Saturday, April 19, 2003

only a moment to post but this seemed worth stopping for:

"In life there is bueno and there is malo. If you do not find enough of the good, you must yourself create it. ... ... ... Remember this thing - any small goodness is of value."

-from 'Any Small Goodness' by Tony Johnston

Friday, April 18, 2003

WARNING: EXTREME SERIOUSNESS ALERT.

It’s been a weird week. Among other things, I’ve discovered the heart of the reason why I can’t live with anyone. It’s a bit disturbing, but at the same time, it’s ME, and I like me and understand me, so… the world, myself include, has to just like it or lump it*.
It seems that my need for isolation is more than just a spiritual, mental thing. I’ve always had a lot of fear-driven anger. The hyper-vigilance that comes from being a victim of abuse for the first 20 years of ones’ life instills a sub-conscious and “unpredictable” (but obvious) pattern of reactions to any given situation. Anytime anyone else comes into my space, no matter where I am, my brain gives signals to my body – I actually ALWAYS have to THINK about how I hug someone. It is always an awkward process (except maybe with Aunt Sue and dad, my oldest, safest hugs). When I enter a new place, without even really being aware of it, I “case” it for dangerous looking people and escape routes. I notice all ‘odd’ things, I remember numbers, times, descriptions – just in case. It seems sad, sometimes it feels sad, but is completely ingrained in me, it has kept me alive, and it is quite interesting to have a mind like this – IF it has a safe place to rest and doesn’t get ‘carried away’.
My home has been now, for years, my sanctuary. The one place where I felt both secure and could just be as, well, WHATEVER as I wanted to be. When I discovered that my neighbor was
watching me, stalking me, I suppose, I nearly went over the edge. I was no longer safe. I no longer had a space for the all of me, a place where I could lay down my sword and shield for a few hours.
Then, a friend moved in, and – and though that should have counter-acted the fear of this neighbor’s intrusion, he was just a possibility (of intrusion and danger). Now I have another presence in my cave all the time. It is like being a kid again… guarding my privacy, listening for every sound, pretending to be asleep, desperately trying to find any way possible to be alone, even if it is just within my head. I didn’t realize how badly it was affecting me until three incidents occurred this week.
The first was when I had to move my own refrigerator in order to unplug the fan I carry around the house. Part of it was that I was EXTREMELY tired, and frustrated at having to do this, the other part was that my house-mate, in trying to be helpful, had pried open the window DIRECTLY across from my bedroom and put the fan there.
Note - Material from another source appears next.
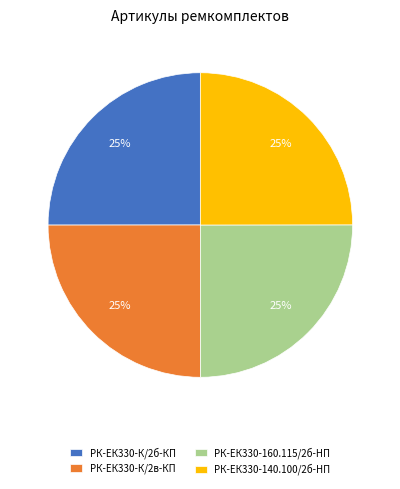

To the nearest percent, what is the combined percentage of РК-ЕК330-К/2в-КП and РК-ЕК330-140.100/2б-HП?

50%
I am vulnerable because of this window – I hate to sleep (or do ANYTHING with closed doors, I don’t even like to close the stalls in public bathrooms…) behind closed doors – and this window faces the side yard nearest to the public road, with a direct view into my room. So in order to close this window, I had to go to a good deal of effort. Before I knew what I’d done, I’d hit the window frame so hard that my knuckles are still bruised, and I missed the window by inches.
Then on Monday night, I was with a Gentleman Friend, of many years’ acquaintance. We were having a nice evening, getting skwoochy, and then – in an awkward moment – he laughed, and I thought he was laughing at me. Without ANY thought at all, I felt my anger and “cagedness” spring out of me, and I hurt him. I have never hurt him before, and have not done anything like that in years. Let me add, just for the record, that he was a gentleman, even then. He was not angry, heartbreakingly, he admitted that he was simply scared.

The following morning, I was at my local convenience store, paying for gas, when a man who works there came up behind me and put his arms around my neck. He’s a VERY big man – and he is married with children. I have confronted him VERY clearly, publicly, and not in a “sweet way” about touching me and LEANING on me before. The last time was LOUD, in the McD's.
When he surprised me this way on Tuesday morning, I snapped again, and within seconds, I had pinned his hands, kicked him twice, ducked under his arms and punched him three times in the ribs. I realized what was happening in time to pull the punches somewhat, but I was utterly humiliated and very angry. (But I was also RIGHT.) This has happened to me before, but not for years, and always in moments of real fear or pain. To have three incidents like this in just three days is something I can't rationalize**. Someone close and dear to me has been struggling with something similar for years and now I am
beginning to understand.
Take time for yourselves people. Take time to unwind, do WHATEVER YOU NEED TO DO to have your own space. Do not ignore your hurt monkey self, or you might end up hurting someone else.
Wish me peace and luck.
-s

*what an odd expression. I’ve always liked and used it, though.
**that is the worst pun i've ever accidentally written.